● Dokumentauszug:
16.01.2015 | Deutscher Bundestag / 18. WP / Sitzung 80 / Tagesordnungspunkt 20

Michael RothSPD - EU-Assoziierungsabkommen Ukraine, Georgien, Moldau

Lade Interface ...
Anmelden oder Account anlegen






Verehrte Frau Präsidentin! Liebe Kolleginnen und Kollegen! Meine Damen und meine Herren! Die Debatte, die wir heute führen, findet in Zeiten einer schweren Krise im Osten Europas statt. Wir alle, insbesondere die Bundesregierung, bemühen uns seit vielen Monaten um die Abwendung dieser Krise, und wir arbeiten an einer politischen Lösung. Wir alle wissen: Wir sind noch sehr weit davon entfernt.

(Datensätze aus einer Datensammlung)
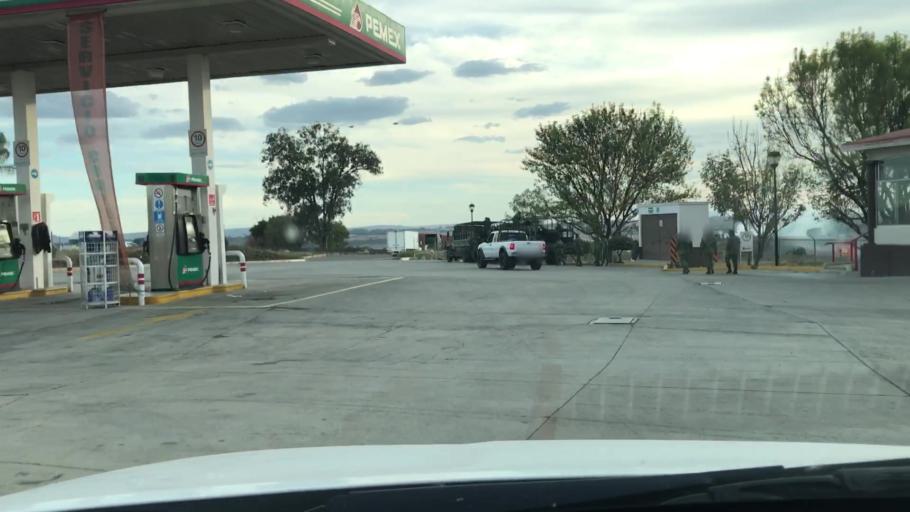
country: MX
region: Jalisco
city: Tepatitlan de Morelos
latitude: 20.8155
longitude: -102.8025
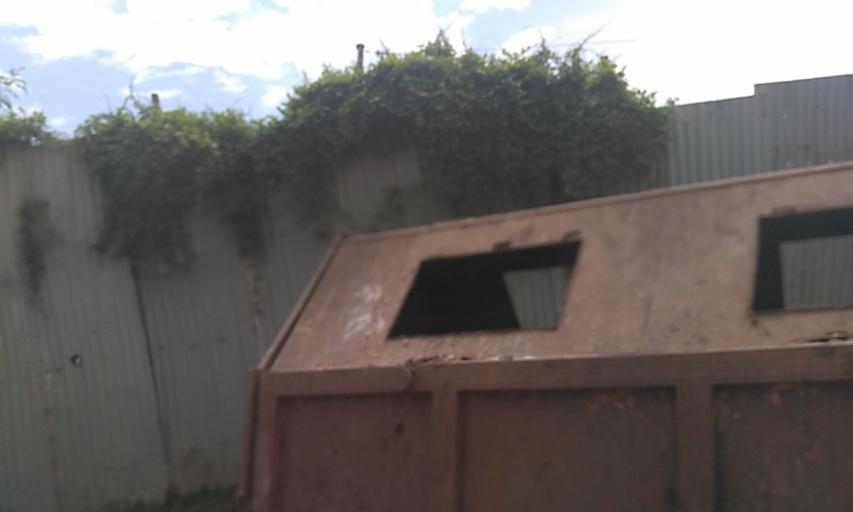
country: UG
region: Central Region
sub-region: Kampala District
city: Kampala
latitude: 0.3321
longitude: 32.6063
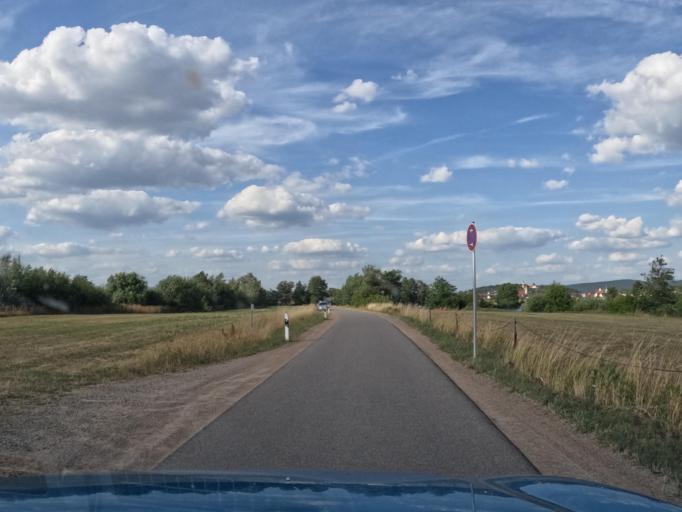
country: DE
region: Bavaria
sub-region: Upper Palatinate
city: Schwarzenfeld
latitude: 49.3775
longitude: 12.1198
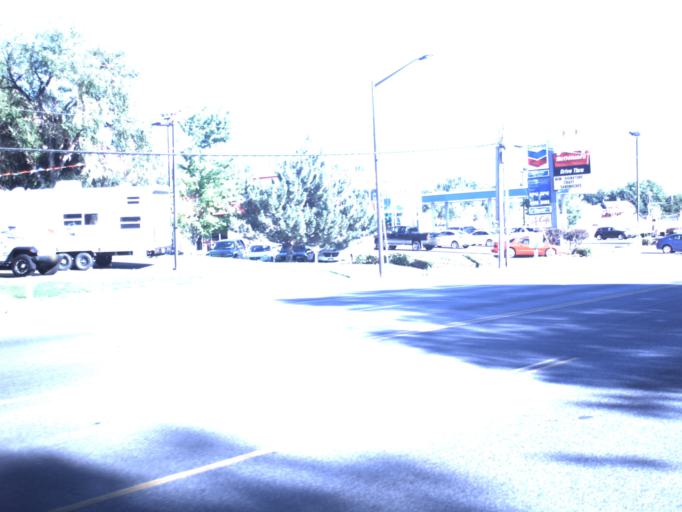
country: US
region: Utah
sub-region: Utah County
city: Springville
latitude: 40.1868
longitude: -111.6108
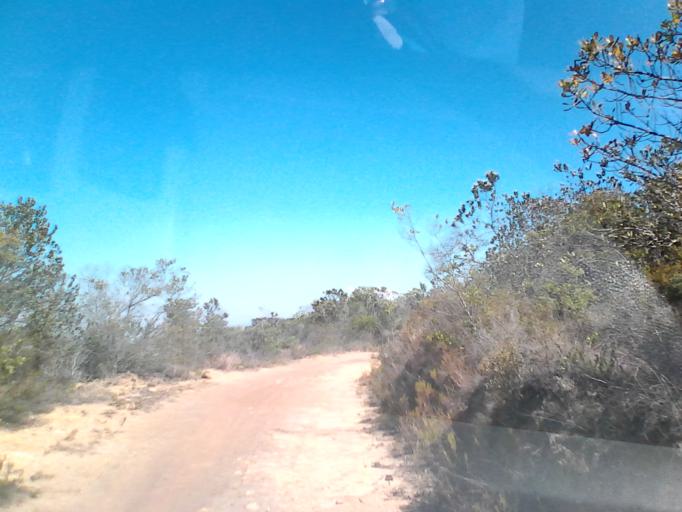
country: CO
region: Boyaca
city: Sachica
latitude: 5.5230
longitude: -73.5540
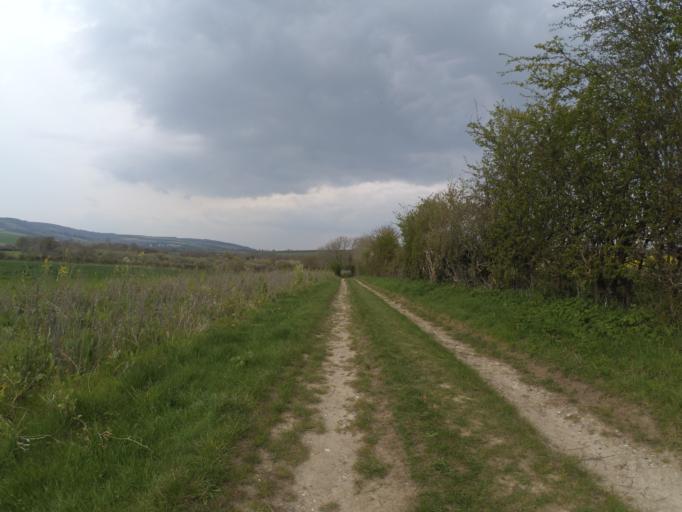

● Arbeitsaufträge:
- 1) Gib den Dokumentauszug vollständig und wortgetreu wieder.
- 2) Tippe bitte die Zeilen der Datensätze unverändert ab, beginnend mit der Zeile, die „latitude: 20.8155“ enthält, und endend mit dem Ende der Datensätze, beide Enden eingeschlossen. Lass die Bilder in deiner Antwort weg.

● Vollständige Lösungen:
- 1)
16.01.2015 | Deutscher Bundestag / 18. WP / Sitzung 80 / Tagesordnungspunkt 20

Michael RothSPD - EU-Assoziierungsabkommen Ukraine, Georgien, Moldau

Lade Interface ...
Anmelden oder Account anlegen






Verehrte Frau Präsidentin! Liebe Kolleginnen und Kollegen! Meine Damen und meine Herren! Die Debatte, die wir heute führen, findet in Zeiten einer schweren Krise im Osten Europas statt. Wir alle, insbesondere die Bundesregierung, bemühen uns seit vielen Monaten um die Abwendung dieser Krise, und wir arbeiten an einer politischen Lösung. Wir alle wissen: Wir sind noch sehr weit davon entfernt.

- 2)
latitude: 20.8155
longitude: -102.8025
country: UG
region: Central Region
sub-region: Kampala District
city: Kampala
latitude: 0.3321
longitude: 32.6063
country: DE
region: Bavaria
sub-region: Upper Palatinate
city: Schwarzenfeld
latitude: 49.3775
longitude: 12.1198
country: US
region: Utah
sub-region: Utah County
city: Springville
latitude: 40.1868
longitude: -111.6108
country: CO
region: Boyaca
city: Sachica
latitude: 5.5230
longitude: -73.5540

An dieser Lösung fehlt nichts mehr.